We Need to Fix Canada’s Electoral System

by JG

I live in Canada, a country that just had its 41st Federal Election. A quick explanation on how our government is formed (with links to Wikipedia articles for those interested in learning more):

Canada’s system of government is called a “constitutional monarchy“. Though there are many aspects to our government, the most significant in terms of legislative power is called the House of Commons (or the Lower House). There are 308 seats in the House, each representing a riding/district in Canada, similar to the United States Congress. Whenever there are elections (we don’t have fixed election dates like the U.S.), Canadian citizens cast a single vote, for whoever they decide should represent their riding in the House. If a candidate does not finish in first place in their riding, it’s almost as if they never ran at all. This system of voting is called first past the post, or FPTP.

While that may seem all well and good in a two party system, that’s not how Canada is run. Five different parties won at least a seat in the most recent election, all of them receiving over 3% of the 14,720,580 total votes cast. How many seats they each won however, is far from proportional. A quick summary of the results for these five parties is below, take a second to look it over.

Source: Wikipedia

There is more, actually much more, below the jump. I encourage you to read it.

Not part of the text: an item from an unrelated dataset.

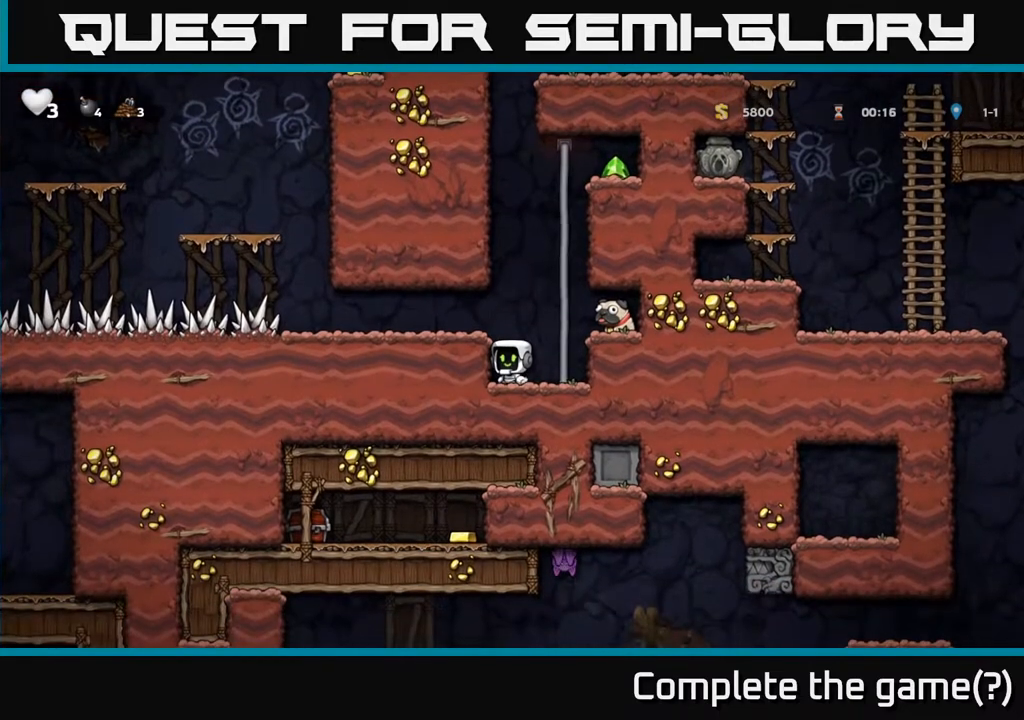
{"buttons": ["DPAD_RIGHT"], "left_stick": "center", "events": [[383, "A", "down"], [400, "DPAD_RIGHT", "down"], [467, "A", "up"]]}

As you can tell, the percentage of seats won vs percentage of votes cast is not very proportional. It may not be as obvious here as in past elections, but it is still noticeable. Here’s another chart, one that shows how many seats the party won under FPTP (2008, 2011) versus how many they would’ve won under a proportional system (2008A, 2011A).

Since this year’s election was quite different than those of past years, 2011 isn’t the best example to use. Instead, I’ll just talk about the similarities of the past few years (excluding this year).

The usual scenario was the popular vote going in this order: Cons, Libs, NDP, Bloc, Green. The allocated seats usually went in the same order, if you switched the NDP and Bloc and gave the Greens no seats. This was (key word: was) due to the Bloc’s strength in Quebec giving them much more seats than their nationwide percentage (after all, they only had candidates in Quebec). Meanwhile, the NDP finished second or third in almost every riding, at least outside Quebec, but was able to win only a few seats. Lastly, the Greens were never (until this year) able to finish first in any given riding, despite finishing in the top five in virtually all of them (I’d assume).

Given everything I’ve said so far, it is clear that first past the post is not the strongest system to accurately represent voters. Many people would agree with that. But that does not mean a perfectly proportionate system would be great. The chart just above only accounts for national votes, not regional. To reflect regional votes, let’s look at some more stats from the past election.

Source: Wikipedia

If each province decided to use its popular vote to determine seat allotment, which is something I think should be explored, the results would look like this:

This scenario, potentially one of the more fair and realistic electoral reform options, would result in a minority Conservative government with a strong NDP opposition. Oddly enough, the projected NDP seats, combined with those of the Liberals, would result in exactly 155 total seats, or enough to potentially form a majority coalition government, with Jack Layton as Prime Minister, and a cabinet mixed with both Dippers (NDP) and Grits (Liberals).

I’m not here to tell you that the potential results of my suggestion would be better for Canada, merely that it would be more fair. Each vote would actually contribute rather than be wasted.